Risso is interested in emotional responses, and these two shows for 2022 both elicited strong responses from their audiences. A few people burst into tears at the spring/summer 2022 show, inspired by the idea of communities and teams, with a choir singing and clothes based around, among other things, football kits and school uniforms as badges of belonging.

A number of critics, conversely, were irritated by the autumn/winter 2022 show staging in that dimly lit warehouse. They complained they couldn’t see the clothes, which you couldn’t. Risso is philosophical. “I was curious about how we could, in a way, create some kind of mystery where you wouldn’t know where to look,” he said — and, for him, the show is about more than just showing clothes. It’s about a mood or a feeling. The sales of the garments, after all, happen away from the runway. “And I must say, in terms of let’s say numbers, it was the most successful ever collection that we made,” he says proudly.

Another criticism sometimes hurled at Risso is that his Marni maybe isn’t very . . . Marni. Certainly his clothes don’t look like Castiglioni’s, which were often breezy and summery, rounded shapes paired with bold print, heavy platform shoes and chunky jewellery. Risso is tall and slender, and his clothes tend to tug out an elongated line. Knitwear is important — he cites Marni’s striped mohair as a huge success.

Risso tries an outfit on a model © Piotr Niepsuj

Risso in his Marni office © Piotr Niepsuj

But he also sees a thread that connects his creations back to what Castiglioni was doing, way back in the day. “Marni was born with this free spirit,” Risso says. “I feel it’s re-enacting — in a way that looks so different for the outside world, but people can actually see so many of these similarities. There’s something about the rawness of the hand that I keep going back to . . . there was something like that back in the days at Marni, that fragility.”

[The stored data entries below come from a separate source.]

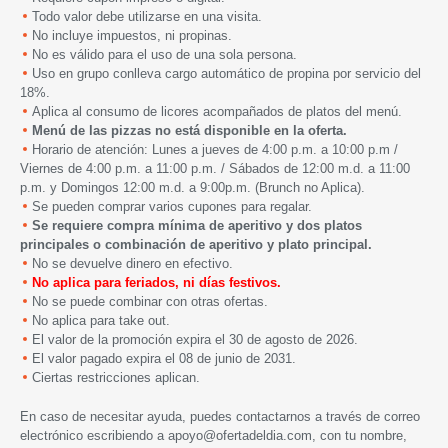
Todo valor debe utilizarse en una visita.
No incluye impuestos, ni propinas.
No es válido para el uso de una sola persona.
Uso en grupo conlleva cargo automático de propina por servicio del
18%.
Aplica al consumo de licores acompañados de platos del menú.
Menú de las pizzas no está disponible en la oferta.
Horario de atención: Lunes a jueves de 4:00 p.m. a 10:00 p.m /
Viernes de 4:00 p.m. a 11:00 p.m. / Sábados de 12:00 m.d. a 11:00
p.m. y Domingos 12:00 m.d. a 9:00p.m. (Brunch no Aplica).
Se pueden comprar varios cupones para regalar.
Se requiere compra mínima de aperitivo y dos platos
principales o combinación de aperitivo y plato principal.
No se devuelve dinero en efectivo.
No aplica para feriados, ni días festivos.
No se puede combinar con otras ofertas.
No aplica para take out.
El valor de la promoción expira el 30 de agosto de 2026.
El valor pagado expira el 08 de junio
de 2031
.
Ciertas restricciones aplican.
En caso de necesitar ayuda, puedes contactarnos a través de correo
electrónico escribiendo a
apoyo@ofertadeldia.com
, con tu nombre,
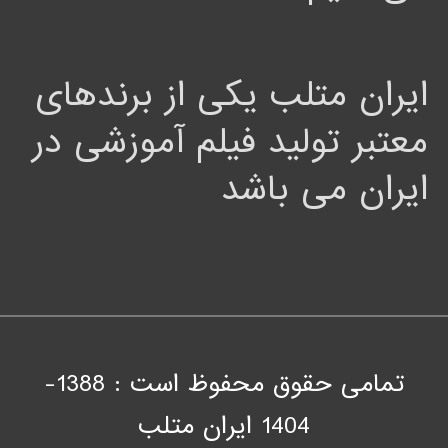
ایران متلب یکی از برندهای
معتبر تولید فیلم آموزشی در
ایران می باشد
تمامی حقوق محفوظ است : 1388-
1404
ايران متلب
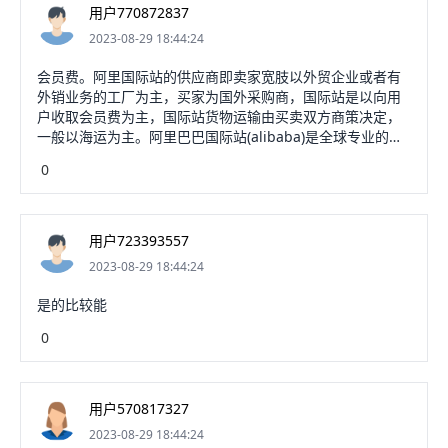
用户770872837
2023-08-29 18:44:24
会员费。阿里国际站的供应商即卖家宽肢以外贸企业或者有
外销业务的工厂为主，买家为国外采购商，国际站是以向用
户收取会员费为主，国际站货物运输由买卖双方商策决定，
一般以海运为主。阿里巴巴国际站(alibaba)是全球专业的国
际外贸出口、海外B2B跨境贸易平台，拥有超过1.5亿注册会
0
员，每天在敬巧虚平台上发布30万笔跨境亮燃采购。
用户723393557
2023-08-29 18:44:24
是的比较能
0
用户570817327
2023-08-29 18:44:24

That feeling is something Risso himself has always loved. He used to make his own clothes as a teenager — or rather he remade them, ripping and tearing pieces, stitching over and customising. He still does it today. “To everything!” Risso laughs. “Even my Marni clothes, which probably are already ripped by definition when they go for production. But actually, I cannot avoid ripping more.”

Risso doesn’t necessarily see destruction as a bad thing, he says. “I cannot find beauty if I don’t destroy, because within destroying, I can see that I can find some other side that was kind of hidden,” he says. Then he smiles. “Like a beautiful Frankenstein.”